Pre-WOD Anxiety

By Kenny Olmeda

“His palms are sweaty, knees weak, arms are heavy

There’s vomit on his sweater already, mom’s spaghetti

He’s nervous, but on the surface he looks calm and ready”

-Eminem

The above lyrics describe me perfectly before a WOD. Well, minus the spaghetti on my sweater. We’ve all been there, walked into NECF, seen the WOD and immediately felt the twist and turns hit our stomach. You’re getting your barbell, plates, and equipment out.  The whole time you’re setting up your workout station you are debating whether or not to just simply go home. Then right before 3…2…1…Go at least one person will say “I have to pee!”  But then you actually start the workout and something truly amazing usually happens. You’ve forgotten all about the anxiety you were feeling in the first place.

The root of most pre-WOD anxiety is in the fact that you want to do well. I would always worry about putting up a representative score on the whiteboard. I didn’t want people to think less of me as an athlete so I would put all this pressure on myself. This would lead to knots in my stomach and I would end up doing worse. These days I have adopted my friend Coach Cam’s motto “Just tryna stay fit.” My focus has shifted to enjoying the process of fitness. Someone once told me “If you’re not having fun, then you’re doing it wrong.”

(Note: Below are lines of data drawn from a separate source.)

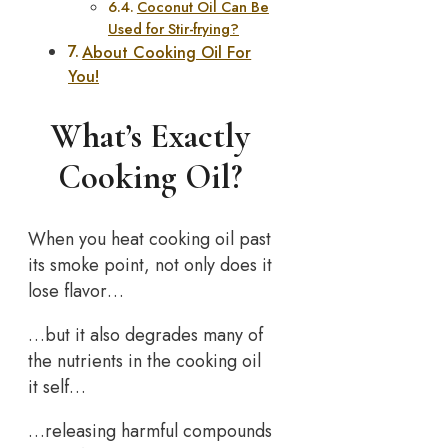
Coconut Oil Can Be
Used for Stir-frying?
About Cooking Oil For
You!
What’s Exactly
Cooking Oil?
When you heat cooking oil past
its smoke point, not only does it
lose flavor…
…but it also degrades many of
the nutrients in the cooking oil
it self…
…releasing harmful compounds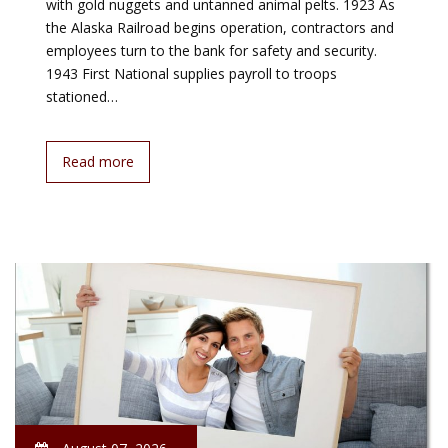
with gold nuggets and untanned animal pelts. 1923 As
the Alaska Railroad begins operation, contractors and
employees turn to the bank for safety and security.
1943 First National supplies payroll to troops
stationed…
Read more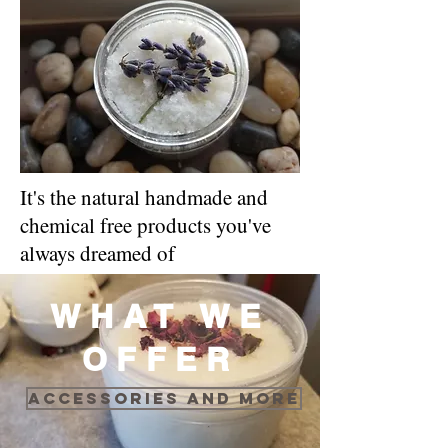
It's the natural handmade and
chemical free products you've
always dreamed of
WHAT WE
OFFER
Accessories and more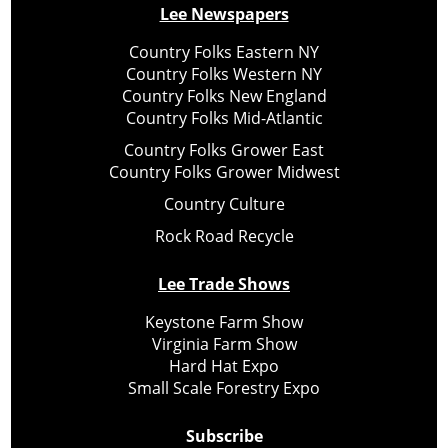
Lee Newspapers
Country Folks Eastern NY
Country Folks Western NY
Country Folks New England
Country Folks Mid-Atlantic
Country Folks Grower East
Country Folks Grower Midwest
Country Culture
Rock Road Recycle
Lee Trade Shows
Keystone Farm Show
Virginia Farm Show
Hard Hat Expo
Small Scale Forestry Expo
Subscribe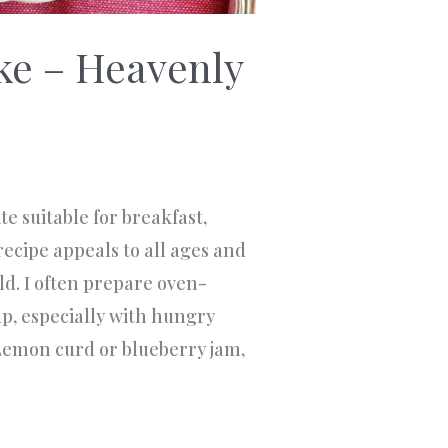
ke – Heavenly
e suitable for breakfast,
recipe appeals to all ages and
ld. I often prepare oven-
p, especially with hungry
Lemon curd or blueberry jam,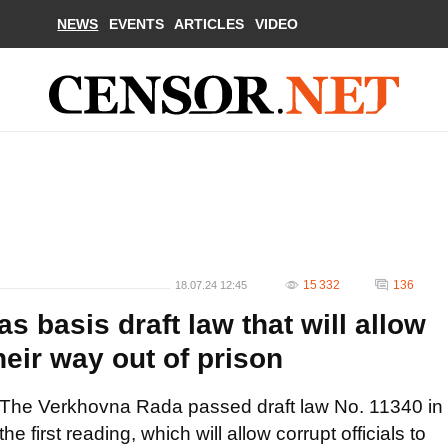
NEWS
EVENTS
ARTICLES
VIDEO
15 332
136
18.07.24 12:45
 basis draft law that will allow
their way out of prison
The Verkhovna Rada passed draft law No. 11340 in
the first reading, which will allow corrupt officials to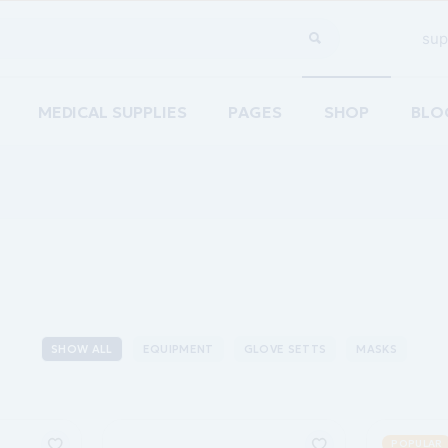
sup
MEDICAL SUPPLIES
PAGES
SHOP
BLO
Home
About Us
Righ
are
Our Team
Left
ements Home
Pricing Plans
No S
acy Home
Contact Us
Post
re Home
Coming Soon
SHOW ALL
EQUIPMENT
GLOVE SETTS
MASKS
ion Home
g
POPULAR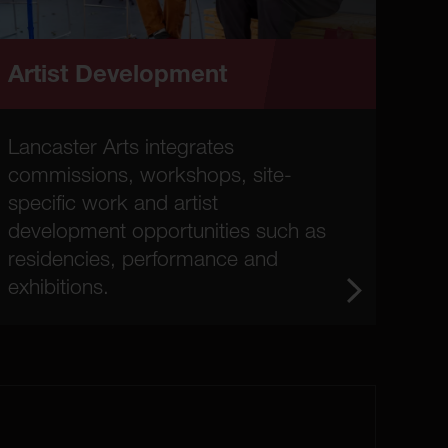
Artist Development
Lancaster Arts integrates
commissions, workshops, site-
specific work and artist
development opportunities such as
residencies, performance and
exhibitions.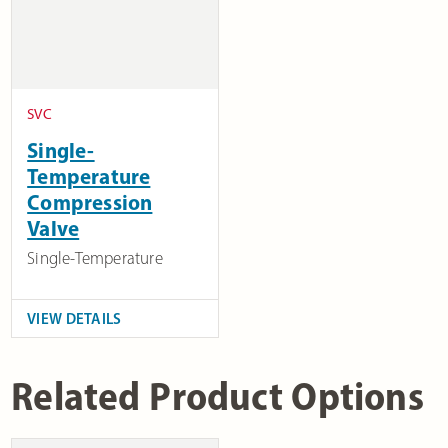
SVC
Single-
Temperature
Compression
Valve
Single-Temperature
VIEW DETAILS
Related Product Options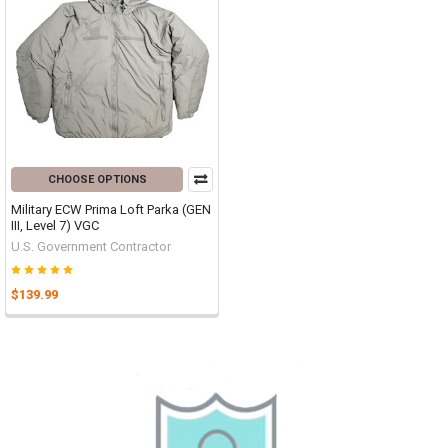
CHOOSE OPTIONS
Military ECW Prima Loft Parka (GEN
III, Level 7) VGC
U.S. Government Contractor
$139.99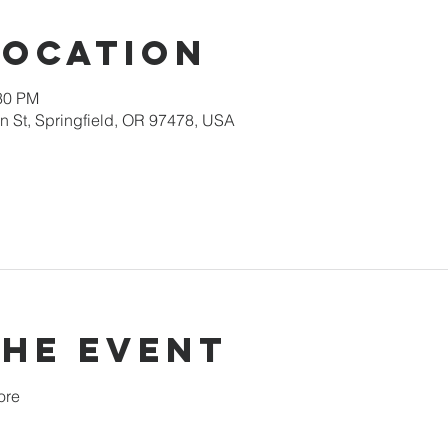
Location
:30 PM
 St, Springfield, OR 97478, USA
the event
ore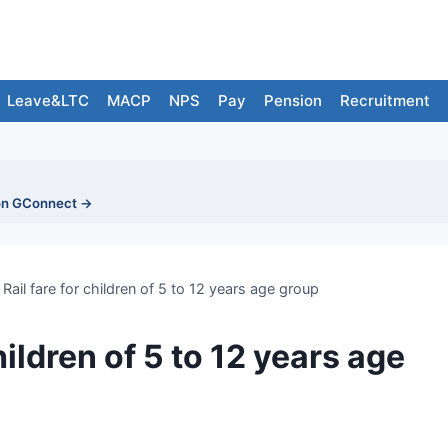
Leave&LTC
MACP
NPS
Pay
Pension
Recruitment
on GConnect →
Rail fare for children of 5 to 12 years age group
hildren of 5 to 12 years age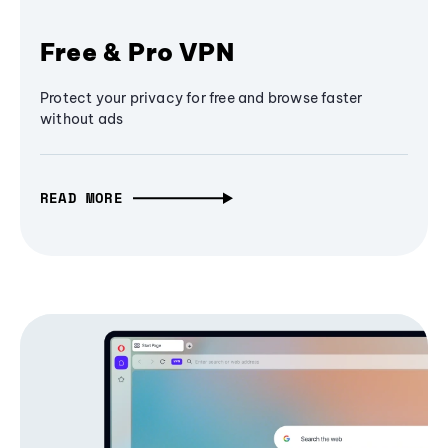
Free & Pro VPN
Protect your privacy for free and browse faster
without ads
READ MORE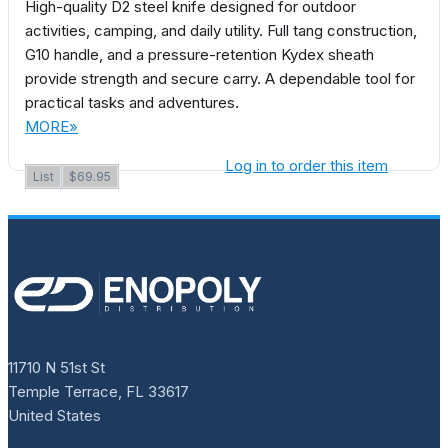
High-quality D2 steel knife designed for outdoor
activities, camping, and daily utility. Full tang construction,
G10 handle, and a pressure-retention Kydex sheath
provide strength and secure carry. A dependable tool for
practical tasks and adventures.
MORE»
Log in to order this item
List
$69.95
11710 N 51st St
Temple Terrace, FL 33617
United States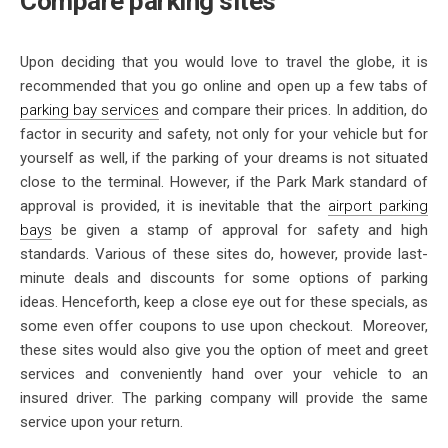
Compare parking sites
Upon deciding that you would love to travel the globe, it is
recommended that you go online and open up a few tabs of
parking bay services
and compare their prices. In addition, do
factor in security and safety, not only for your vehicle but for
yourself as well, if the parking of your dreams is not situated
close to the terminal. However, if the Park Mark standard of
approval is provided, it is inevitable that the
airport parking
bays
be given a stamp of approval for safety and high
standards. Various of these sites do, however, provide last-
minute deals and discounts for some options of parking
ideas. Henceforth, keep a close eye out for these specials, as
some even offer coupons to use upon checkout. Moreover,
these sites would also give you the option of meet and greet
services and conveniently hand over your vehicle to an
insured driver. The parking company will provide the same
service upon your return.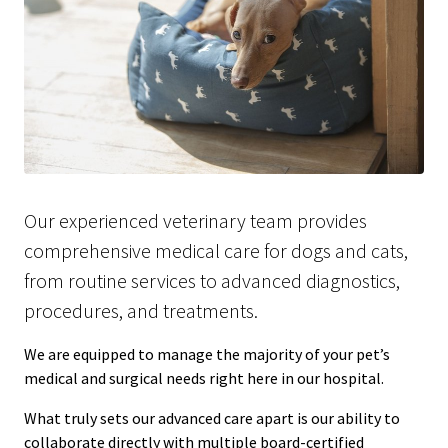
Our experienced veterinary team provides
comprehensive medical care for dogs and cats,
from routine services to advanced diagnostics,
procedures, and treatments.
We are equipped to manage the majority of your pet’s
medical and surgical needs right here in our hospital.
What truly sets our advanced care apart is our ability to
collaborate directly with multiple board-certified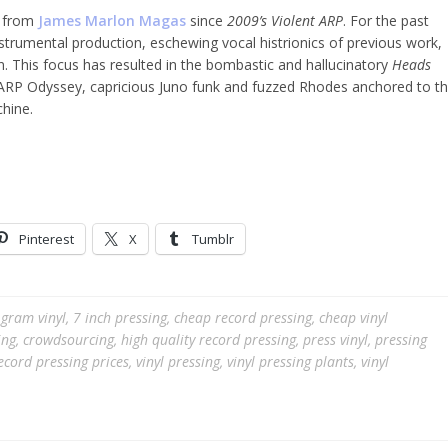
se from
James Marlon Magas
since
2009’s Violent ARP
. For the past
trumental production, eschewing vocal histrionics of previous work,
 This focus has resulted in the bombastic and hallucinatory
Heads
g ARP Odyssey, capricious Juno funk and fuzzed Rhodes anchored to t
hine.
Pinterest
X
Tumblr
gram vinyl
,
7 inch pressing
,
cheap record pressing
,
cheap vinyl
ing
,
crowdsourcing
,
high quality record pressing
,
press vinyl
,
pressing
ecord pressing prices
,
vinyl pressing
,
vinyl pressing plants
,
vinyl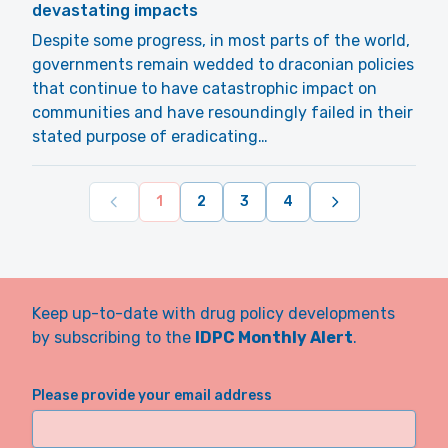
devastating impacts
Despite some progress, in most parts of the world,
governments remain wedded to draconian policies
that continue to have catastrophic impact on
communities and have resoundingly failed in their
stated purpose of eradicating…
1
2
3
4
Keep up-to-date with drug policy developments
by subscribing to the
IDPC Monthly Alert
.
Please provide your email address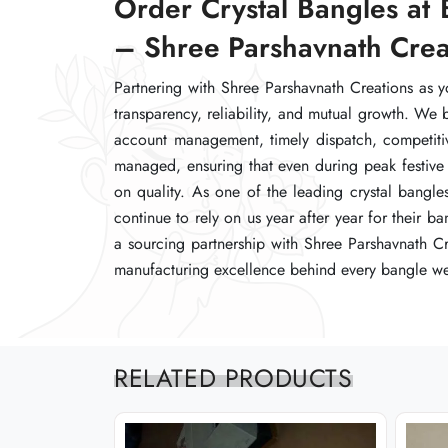
Order Crystal Bangles at 
Order Crystal Bangles at 
Order Crystal Bangles at 
– Shree Parshavnath Crea
– Shree Parshavnath Crea
– Shree Parshavnath Crea
Partnering with Shree Parshavnath Creations as y
Partnering with Shree Parshavnath Creations as y
Partnering with Shree Parshavnath Creations as y
transparency, reliability, and mutual growth. We 
transparency, reliability, and mutual growth. We 
transparency, reliability, and mutual growth. We 
account management, timely dispatch, competitive
account management, timely dispatch, competitive
account management, timely dispatch, competitive
managed, ensuring that even during peak festive 
managed, ensuring that even during peak festive 
managed, ensuring that even during peak festive 
on quality. As one of the leading crystal bangle
on quality. As one of the leading crystal bangle
on quality. As one of the leading crystal bangle
continue to rely on us year after year for their 
continue to rely on us year after year for their 
continue to rely on us year after year for their 
a sourcing partnership with Shree Parshavnath Cr
a sourcing partnership with Shree Parshavnath Cr
a sourcing partnership with Shree Parshavnath Cr
manufacturing excellence behind every bangle we
manufacturing excellence behind every bangle we
manufacturing excellence behind every bangle we
RELATED PRODUCTS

There’s nothing wrong with caring how well you do in a WOD. If you didn’t care at all, you wouldn’t get anxious, so this is a good thing YOU CARE. Maybe it’s WOD’s with particular movements or even some of the most dreaded benchmarks that make you feel this. For me, it’s WODs with burpees and thrusters. You inherently want to do well in the WOD so you work yourself into an anxious state thinking that you’re not going to do well. The key is to use the anxiety in your favor. Anxiety usually triggers a flight or fight response in humans, if you can learn to embrace the fight side, it can give you extra drive as you power you through the workout. Learn to harness those jitters and use them to your advantage.

It’s okay to still walk into the gym with a level of pre-wod anxiety. Most evenings this anxious walk into the gym may be the highlight of your day. Take it as an opportunity to walk into the gym and spend the next hour with great friends. You walked in knowing you couldn’t do something, and you walk out after succeeding, or at the very least exceeding your own expectations.